Requirement
An exact, complete copy of the entries is needed, with the pictures left out.
§
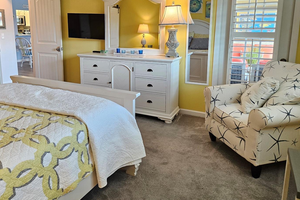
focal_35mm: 28
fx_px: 233
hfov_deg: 65.2
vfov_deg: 45.8
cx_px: 128
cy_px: 70
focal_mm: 5.4
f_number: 1.8
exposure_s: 1/120
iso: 320
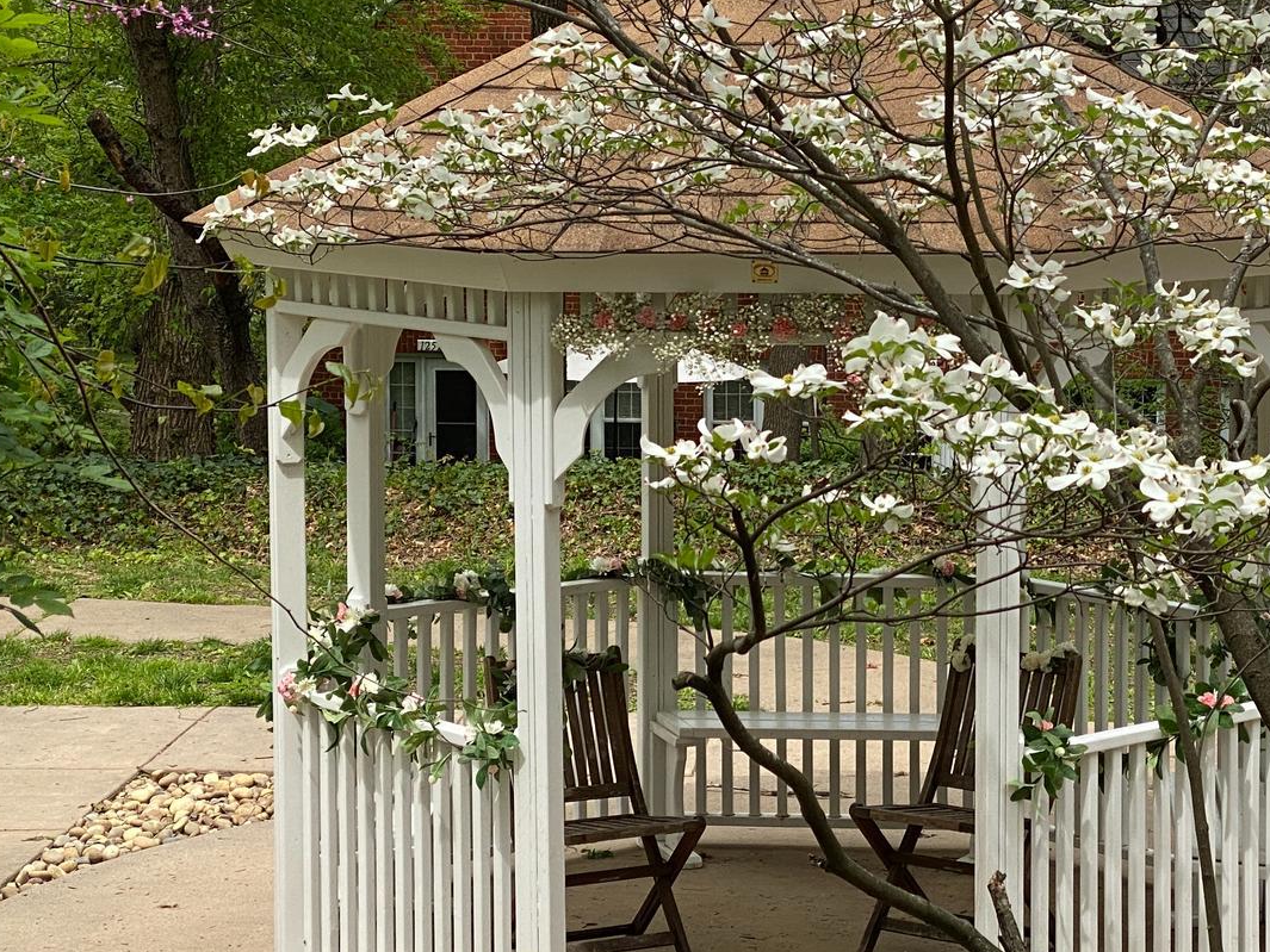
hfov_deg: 19.6
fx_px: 3669
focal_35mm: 100
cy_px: 391
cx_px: 865
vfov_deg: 14.8
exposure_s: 1/527
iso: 20
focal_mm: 6
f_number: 2
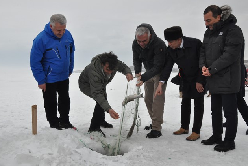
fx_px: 234
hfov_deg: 55.8
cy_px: 81
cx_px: 124
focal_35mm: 34
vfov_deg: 38.9
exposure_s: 1/1000
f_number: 16
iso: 1250
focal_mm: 22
§
Solution
focal_35mm: 28
fx_px: 233
hfov_deg: 65.2
vfov_deg: 45.8
cx_px: 128
cy_px: 70
focal_mm: 5.4
f_number: 1.8
exposure_s: 1/120
iso: 320
hfov_deg: 19.6
fx_px: 3669
focal_35mm: 100
cy_px: 391
cx_px: 865
vfov_deg: 14.8
exposure_s: 1/527
iso: 20
focal_mm: 6
f_number: 2
fx_px: 234
hfov_deg: 55.8
cy_px: 81
cx_px: 124
focal_35mm: 34
vfov_deg: 38.9
exposure_s: 1/1000
f_number: 16
iso: 1250
focal_mm: 22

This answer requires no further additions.